**Exercise directions**
Arrange the lines from the first one up to and including the line with "their state of" as a JSON list of strings, one string per line. Leave out any blank lines.

⁂

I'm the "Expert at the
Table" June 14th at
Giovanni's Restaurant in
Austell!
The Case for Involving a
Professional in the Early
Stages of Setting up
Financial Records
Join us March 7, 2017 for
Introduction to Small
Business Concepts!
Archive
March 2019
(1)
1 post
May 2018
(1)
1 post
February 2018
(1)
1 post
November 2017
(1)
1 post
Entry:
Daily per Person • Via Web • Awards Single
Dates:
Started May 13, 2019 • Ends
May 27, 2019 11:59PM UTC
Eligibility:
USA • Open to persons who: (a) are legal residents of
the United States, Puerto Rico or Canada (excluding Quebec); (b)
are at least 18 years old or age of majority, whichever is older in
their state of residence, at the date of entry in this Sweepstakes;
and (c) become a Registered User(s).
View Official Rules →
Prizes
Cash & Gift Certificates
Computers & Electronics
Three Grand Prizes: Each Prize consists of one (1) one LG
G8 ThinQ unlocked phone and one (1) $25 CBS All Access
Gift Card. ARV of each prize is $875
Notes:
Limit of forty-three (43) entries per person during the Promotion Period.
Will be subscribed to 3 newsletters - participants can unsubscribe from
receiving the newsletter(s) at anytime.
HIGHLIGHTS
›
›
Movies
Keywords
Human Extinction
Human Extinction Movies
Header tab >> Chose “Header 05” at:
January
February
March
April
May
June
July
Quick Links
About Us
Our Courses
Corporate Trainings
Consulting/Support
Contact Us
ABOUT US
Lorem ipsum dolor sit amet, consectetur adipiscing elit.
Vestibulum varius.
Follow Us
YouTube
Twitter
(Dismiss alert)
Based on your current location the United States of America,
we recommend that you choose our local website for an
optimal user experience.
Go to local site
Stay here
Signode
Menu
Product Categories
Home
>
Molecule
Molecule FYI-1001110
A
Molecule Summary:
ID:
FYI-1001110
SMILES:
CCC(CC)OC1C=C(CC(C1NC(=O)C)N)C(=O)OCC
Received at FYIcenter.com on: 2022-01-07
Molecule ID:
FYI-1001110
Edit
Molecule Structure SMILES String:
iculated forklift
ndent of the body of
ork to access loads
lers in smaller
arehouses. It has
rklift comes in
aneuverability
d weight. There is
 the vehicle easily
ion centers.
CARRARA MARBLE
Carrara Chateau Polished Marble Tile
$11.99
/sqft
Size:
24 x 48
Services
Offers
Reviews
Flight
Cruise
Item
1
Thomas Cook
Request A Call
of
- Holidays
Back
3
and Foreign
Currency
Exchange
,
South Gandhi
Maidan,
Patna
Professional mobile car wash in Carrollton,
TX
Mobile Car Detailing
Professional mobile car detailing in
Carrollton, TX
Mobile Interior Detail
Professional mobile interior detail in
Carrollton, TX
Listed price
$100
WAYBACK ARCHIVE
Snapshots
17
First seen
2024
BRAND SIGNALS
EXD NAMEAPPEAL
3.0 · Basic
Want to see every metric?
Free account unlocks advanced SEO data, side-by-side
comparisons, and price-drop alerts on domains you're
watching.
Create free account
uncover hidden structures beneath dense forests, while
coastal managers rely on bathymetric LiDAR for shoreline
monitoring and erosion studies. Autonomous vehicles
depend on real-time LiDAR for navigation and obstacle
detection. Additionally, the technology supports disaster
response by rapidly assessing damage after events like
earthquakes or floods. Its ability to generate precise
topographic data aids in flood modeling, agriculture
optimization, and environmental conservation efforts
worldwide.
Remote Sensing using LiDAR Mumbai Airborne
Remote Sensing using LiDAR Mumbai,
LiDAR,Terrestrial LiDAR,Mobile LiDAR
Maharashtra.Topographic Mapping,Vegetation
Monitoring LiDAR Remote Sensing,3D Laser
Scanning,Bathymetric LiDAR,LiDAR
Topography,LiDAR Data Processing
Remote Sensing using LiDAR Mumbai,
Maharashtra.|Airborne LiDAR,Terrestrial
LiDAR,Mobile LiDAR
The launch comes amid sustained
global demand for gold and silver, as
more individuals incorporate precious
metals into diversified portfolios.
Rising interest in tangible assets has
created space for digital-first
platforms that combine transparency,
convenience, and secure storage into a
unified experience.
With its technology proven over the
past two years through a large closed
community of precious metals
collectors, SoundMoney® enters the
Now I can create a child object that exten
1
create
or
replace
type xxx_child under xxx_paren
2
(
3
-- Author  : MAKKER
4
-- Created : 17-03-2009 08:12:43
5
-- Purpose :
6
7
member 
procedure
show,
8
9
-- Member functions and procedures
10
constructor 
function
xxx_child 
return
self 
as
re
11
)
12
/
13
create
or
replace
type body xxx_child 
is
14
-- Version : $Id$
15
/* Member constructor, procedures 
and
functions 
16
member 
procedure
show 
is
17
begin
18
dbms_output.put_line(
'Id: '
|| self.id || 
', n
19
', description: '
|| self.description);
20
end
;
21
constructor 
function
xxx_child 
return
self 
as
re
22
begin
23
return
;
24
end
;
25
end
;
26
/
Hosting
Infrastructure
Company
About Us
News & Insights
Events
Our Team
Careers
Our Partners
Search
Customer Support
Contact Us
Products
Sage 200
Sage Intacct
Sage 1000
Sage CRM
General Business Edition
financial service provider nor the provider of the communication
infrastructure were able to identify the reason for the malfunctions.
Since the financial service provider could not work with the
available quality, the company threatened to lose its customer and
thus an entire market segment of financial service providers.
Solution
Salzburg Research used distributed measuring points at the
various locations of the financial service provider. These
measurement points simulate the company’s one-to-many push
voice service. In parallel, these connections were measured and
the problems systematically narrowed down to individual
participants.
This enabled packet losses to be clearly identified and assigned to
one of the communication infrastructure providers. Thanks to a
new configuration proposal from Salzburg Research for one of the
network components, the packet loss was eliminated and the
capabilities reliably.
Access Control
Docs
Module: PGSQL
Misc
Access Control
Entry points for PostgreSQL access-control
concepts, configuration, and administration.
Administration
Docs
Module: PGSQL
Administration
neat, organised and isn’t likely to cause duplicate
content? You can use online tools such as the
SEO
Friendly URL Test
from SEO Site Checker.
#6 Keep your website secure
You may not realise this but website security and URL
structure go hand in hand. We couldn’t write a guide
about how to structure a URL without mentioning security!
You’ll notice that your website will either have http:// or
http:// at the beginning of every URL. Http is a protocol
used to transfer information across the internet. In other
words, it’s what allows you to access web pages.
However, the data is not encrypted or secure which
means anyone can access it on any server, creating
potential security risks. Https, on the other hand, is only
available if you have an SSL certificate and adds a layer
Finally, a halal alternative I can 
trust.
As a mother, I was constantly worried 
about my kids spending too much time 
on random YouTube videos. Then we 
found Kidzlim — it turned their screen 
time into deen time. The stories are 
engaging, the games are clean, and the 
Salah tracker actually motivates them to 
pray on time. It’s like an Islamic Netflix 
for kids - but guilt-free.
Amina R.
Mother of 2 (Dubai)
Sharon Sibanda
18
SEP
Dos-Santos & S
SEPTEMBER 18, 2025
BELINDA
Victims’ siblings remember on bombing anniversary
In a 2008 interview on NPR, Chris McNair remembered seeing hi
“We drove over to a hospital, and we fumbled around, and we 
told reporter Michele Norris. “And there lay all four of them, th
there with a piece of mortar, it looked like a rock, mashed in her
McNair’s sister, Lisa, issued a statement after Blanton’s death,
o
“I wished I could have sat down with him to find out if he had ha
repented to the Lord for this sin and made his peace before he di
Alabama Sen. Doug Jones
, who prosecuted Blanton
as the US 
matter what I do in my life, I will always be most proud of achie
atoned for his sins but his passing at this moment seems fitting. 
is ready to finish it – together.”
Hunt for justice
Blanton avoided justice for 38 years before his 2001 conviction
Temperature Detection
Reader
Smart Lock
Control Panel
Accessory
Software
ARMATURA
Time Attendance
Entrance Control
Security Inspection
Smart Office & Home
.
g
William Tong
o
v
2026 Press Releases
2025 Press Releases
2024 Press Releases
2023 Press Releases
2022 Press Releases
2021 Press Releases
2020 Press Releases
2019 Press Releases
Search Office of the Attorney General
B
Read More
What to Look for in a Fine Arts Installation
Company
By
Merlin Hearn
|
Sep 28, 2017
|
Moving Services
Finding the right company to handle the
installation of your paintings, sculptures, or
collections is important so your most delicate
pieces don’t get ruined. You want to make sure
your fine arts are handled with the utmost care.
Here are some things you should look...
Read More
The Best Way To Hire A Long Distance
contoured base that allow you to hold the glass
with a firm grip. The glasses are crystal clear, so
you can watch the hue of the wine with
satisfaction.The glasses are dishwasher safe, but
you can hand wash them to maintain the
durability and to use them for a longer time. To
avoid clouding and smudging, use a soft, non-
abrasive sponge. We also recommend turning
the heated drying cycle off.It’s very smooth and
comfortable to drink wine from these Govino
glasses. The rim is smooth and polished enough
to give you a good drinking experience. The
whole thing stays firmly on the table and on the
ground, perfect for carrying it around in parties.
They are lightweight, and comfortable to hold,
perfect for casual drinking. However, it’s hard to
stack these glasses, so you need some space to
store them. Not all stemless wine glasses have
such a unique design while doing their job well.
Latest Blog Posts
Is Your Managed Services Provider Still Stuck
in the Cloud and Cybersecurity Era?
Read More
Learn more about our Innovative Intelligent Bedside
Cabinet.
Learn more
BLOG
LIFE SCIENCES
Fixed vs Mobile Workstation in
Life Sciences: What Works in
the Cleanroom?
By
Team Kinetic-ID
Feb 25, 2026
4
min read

⁂

**Answer to this problem**
[
  "I'm the \"Expert at the",
  "Table\" June 14th at",
  "Giovanni's Restaurant in",
  "Austell!",
  "The Case for Involving a",
  "Professional in the Early",
  "Stages of Setting up",
  "Financial Records",
  "Join us March 7, 2017 for",
  "Introduction to Small",
  "Business Concepts!",
  "Archive",
  "March 2019",
  "(1)",
  "1 post",
  "May 2018",
  "(1)",
  "1 post",
  "February 2018",
  "(1)",
  "1 post",
  "November 2017",
  "(1)",
  "1 post",
  "Entry:",
  "Daily per Person • Via Web • Awards Single",
  "Dates:",
  "Started May 13, 2019 • Ends",
  "May 27, 2019 11:59PM UTC",
  "Eligibility:",
  "USA • Open to persons who: (a) are legal residents of",
  "the United States, Puerto Rico or Canada (excluding Quebec); (b)",
  "are at least 18 years old or age of majority, whichever is older in",
  "their state of residence, at the date of entry in this Sweepstakes;"
]